In an article published last month, the Wall Street Journal chronicled the difficulties that many of the SPACs launched during the SPAC IPO frenzy in late 2020 and early 2021 are having trying to identify a suitable merger target. Many of the SPACs, the article suggested, might be forced to liquidate; still others, the article suggested, could “pursue low-quality companies” as the SPAC sponsors seek to “stave off possible losses.” I had occasion to recall the Journal article as I read the allegations in a newly filed SPAC-related shareholder derivative suit. The new lawsuit illustrates the one of the types of litigation risk some SPACs could face as they mull last minute mergers before the approaching end of their 24-month search period.

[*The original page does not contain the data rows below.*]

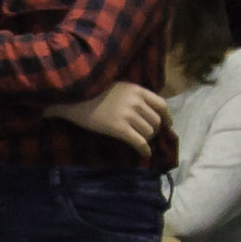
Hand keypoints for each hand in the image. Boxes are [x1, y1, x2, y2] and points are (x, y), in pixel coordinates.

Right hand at [47, 81, 167, 149]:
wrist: (73, 97)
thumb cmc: (92, 92)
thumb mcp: (118, 87)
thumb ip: (133, 96)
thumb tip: (147, 112)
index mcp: (136, 89)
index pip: (161, 104)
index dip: (166, 117)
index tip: (168, 125)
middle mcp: (135, 101)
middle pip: (156, 121)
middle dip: (153, 131)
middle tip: (145, 135)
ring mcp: (127, 114)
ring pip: (149, 132)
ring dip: (146, 140)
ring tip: (139, 142)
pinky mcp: (118, 128)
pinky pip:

The May 18, 2022 Journal article, entitled “Stock Selloff Crunches SPAC Creators as They Race to Find Deals” (here) noted that SPACs are “running out of time to find companies to take public, potentially leaving their architects without deals and saddled with sizeable losses.” The article explains that on average the backers that organize SPACs must invest between $5 million and $10 million of their own money to launch a SPAC. The SPAC has 24 months to find a merger target; if it does not, the organizers must liquidate the SPAC and return the funds to investors. If this happens, the SPAC organizers lose their initial investment.

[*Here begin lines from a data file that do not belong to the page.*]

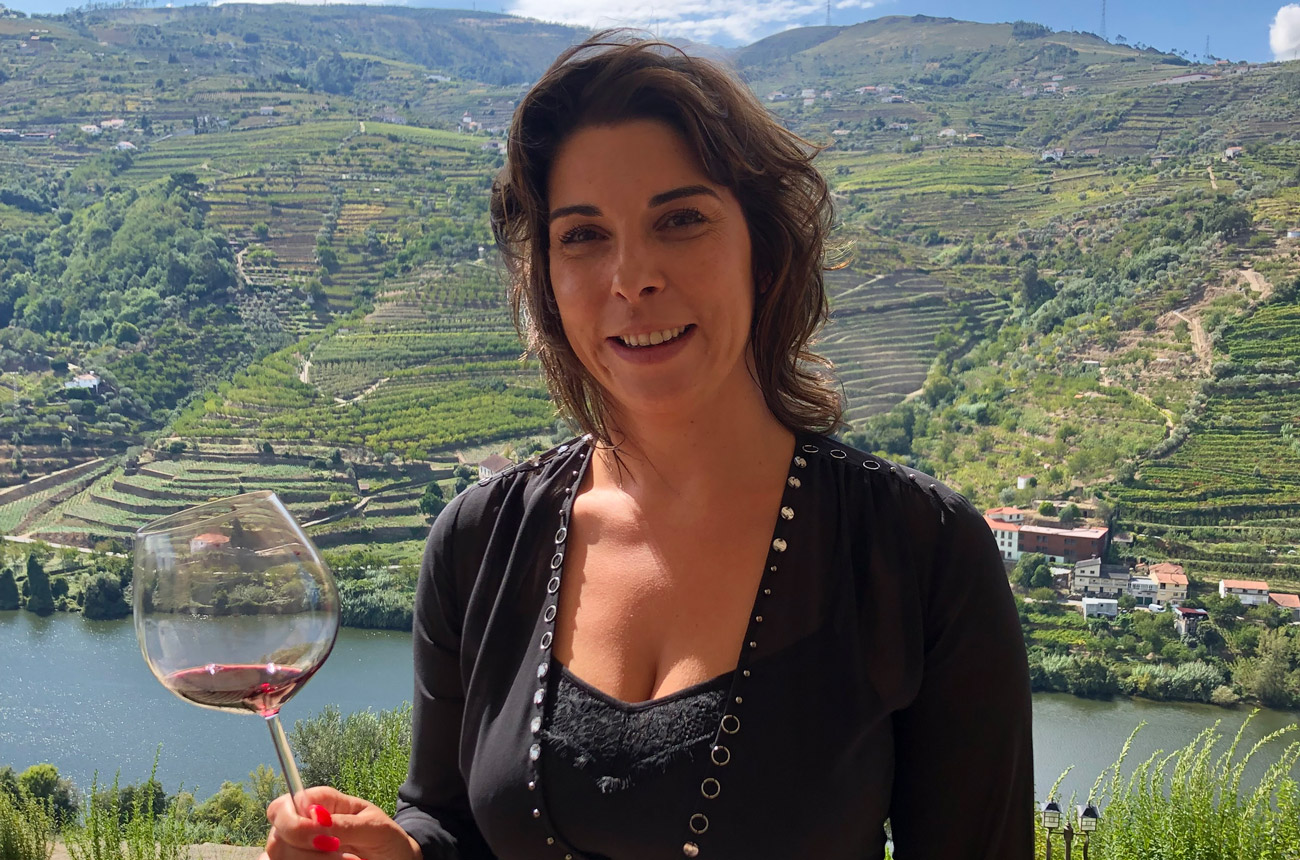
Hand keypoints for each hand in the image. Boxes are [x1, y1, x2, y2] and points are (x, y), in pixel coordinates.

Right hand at [262, 787, 420, 859]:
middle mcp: (303, 825)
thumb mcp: (374, 828)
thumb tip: (314, 820)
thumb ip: (344, 824)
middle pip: (278, 839)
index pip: (283, 807)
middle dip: (308, 853)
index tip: (321, 840)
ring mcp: (299, 849)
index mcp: (320, 803)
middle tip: (345, 858)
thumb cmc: (386, 839)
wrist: (395, 859)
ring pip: (280, 858)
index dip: (292, 824)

However, the Journal article notes, market turmoil, supply chain woes, as we well as fact that many prior SPAC mergers have turned sour, have made a SPAC merger a much less attractive proposition for prospective targets. (Indeed, the Journal article notes, in recent months, several companies that had agreed to merge with a SPAC had gotten cold feet and called off the deals.) Moreover, with over 280 SPACs facing deadlines in the first quarter of 2023 alone, there simply may not be enough companies that will want to merge with a SPAC. According to SPACInsider, as June 20, 2022, there are 590 SPACs now seeking merger partners.
The Journal article quotes unnamed analysts as saying the “a larger percentage” of SPACs “won’t find mergers,” and saying further that as a result the SPAC architects may by early next year collectively lose $1 billion or more. In order to try to “stave off possible losses,” some SPACs may “pursue low-quality companies to take public at improper valuations.”
One specific risk that could arise if a SPAC turns to a low-quality company in order to try to stave off losses is that the SPAC might wind up selecting a merger partner in an industry or of a type different from that initially targeted by the SPAC. Among the problems with this kind of move is that it could well lead to litigation, as is illustrated in a derivative suit filed earlier this week.
On June 20. 2002, a plaintiff shareholder filed a derivative suit in the Central District of California against Momentus, Inc., as nominal defendant; the board of directors of Momentus; and the former directors and officers of Stable Road Acquisition Corporation (SRAC), with which SRAC merged in August 2021. A copy of the complaint in the action can be found here. Momentus is a privately-owned space industry startup.
If the names Momentus and SRAC are familiar, it is because their business combination previously has resulted in a securities class action lawsuit (as described here) and an SEC enforcement action (as described here). Among other things, the prior lawsuit and enforcement action alleged that Momentus and the SPAC misled investors by failing to disclose that multiple federal agencies had advised that Momentus’s CEO, a Russian citizen, posed an unacceptable national security risk, and that Momentus had never tested its technology in space, as claimed.
The new derivative lawsuit refers to these same allegations but focuses in addition on an allegation relating to the fact that at the time of its IPO, SRAC had said that it intended to target a cannabis/marijuana company. The complaint alleges, after describing Momentus as a “privately owned space industry startup with no revenue,” that:
SRAC tried to locate a cannabis/marijuana related company to acquire as was its stated purpose but they were unable to locate one prior to the May 13, 2021 deadline upon which SRAC would need to repay $172.5 million to shareholders if no successful merger was consummated. In order to prevent this return of money and to enrich Defendants … who would make tens of millions of dollars from the merger, SRAC entered into the merger with Momentus. To make sure that shareholders approved this last-minute deal, Defendants misleadingly touted the proposed merger and Momentus’s prospects.
The allegation in the new derivative suit complaint may illustrate the kinds of pressures that some SPACs my experience, allegedly including the pressure to complete a deal in order to avoid repaying the SPAC IPO proceeds to investors. At least according to the plaintiff’s allegation, the pressure could cause some SPAC executives to (as SRAC is alleged to have done) target an acquisition that differs from the SPAC’s stated purpose at the time of the SPAC IPO. The new complaint suggests that companies that deviate from the state purpose could, at least under certain circumstances, face an increased risk of litigation. All things to watch for as the year progresses and as increasing numbers of SPACs approach the end of their search periods.